Annie: A Dream Deferred

A 12'' vinyl record suits a 42'' female child.
A 12” vinyl record suits a 42” female child.

My paternal grandmother Venita wore denim skirts, drank Heineken, and had a black cat name Pru.

But this is where we see the ecstasy and the agony of words because while everything I just wrote about my paternal grandmother is true, it paints a wildly inaccurate picture of the woman. Venita wore long denim skirts; Ralph Lauren, usually, paired with turtlenecks and loafers. She drank Heineken once a year at the most and it was this big deal when she did. And her cat was indeed black and Venita did call her “Pru,” but that was short for “Prudence,” and “prudence” means “cautiousness” which is exactly what Venita was going for. “Cautious” is the perfect word to describe my late grandmother; she used to tie a damned bonnet on my head whenever we went outside so I wouldn’t get an earache. I got earaches anyway and I couldn’t hear anything.

Ach. Now I’m sad about the bonnet. She meant well.

I owe Venita big, too, because when I was six I visited her and Grampa Lloyd in Houston and Gramma bought me a present: the 1977 original Broadway recording of Annie. As in “Little Orphan.”

The movie version came out in ’82 and I had seen it somehow; we didn’t have a VCR, so it must’ve played on network TV. However I knew the story, I knew it all right, and like any little girl who sees Annie, I was obsessed. The story was about me. These little girls were my homies. It wasn’t about being an orphan or having red hair; it was about being a small female with feisty friends full of song; it was about longing for happiness and attractive, capable parents and an indoor swimming pool.
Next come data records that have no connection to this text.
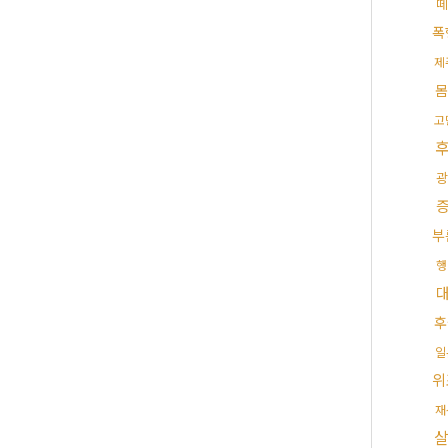
떼
폭
제
몸
고
광
부
행
후
일
위
재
When Gramma V. gave me the record, I probably didn’t know what I was looking at, exactly, since the Broadway art and the movie art look so different. But when Gramma put the needle on the record and that first overture played, a living room star was born. I learnt every groove in that wax, baby, backwards and forwards, from Miss Hannigan to Punjab and back and I sang — oooh! how I sang! — every single song at the top of my lungs. Annie’s a great musical, but if you’re six and female, it’s a religion.


:: pause to gasp for air ::


Oh, my poor grandfather. Oh, that man must’ve wanted to kill himself. Because I could not stop at five repeats of my Annie record, nor did I stop for six. I could not stop for death, so Grampa kindly stopped the record for me after several hours each day. If I have any singing ability (and I have a teensy-tiny-weensy ability to belt, decent pitch, and nothing more) it’s because of Annie. If I am theatrical at times, it’s because of Annie. And I realized in searching for the image of the record up there, that my favorite color, a red in the carmine-vermillion-cherry family, is clearly Annie red.

All this came up because the other morning, lounging in bed, I suddenly burst into the key change section of “Sandy” from the musical. Yuri was as confused as I was, then I started weeping from nostalgia, and then I had to look up the lyrics, which I had gotten 90% right after all these years.

We are the songs we sang as kids, I think.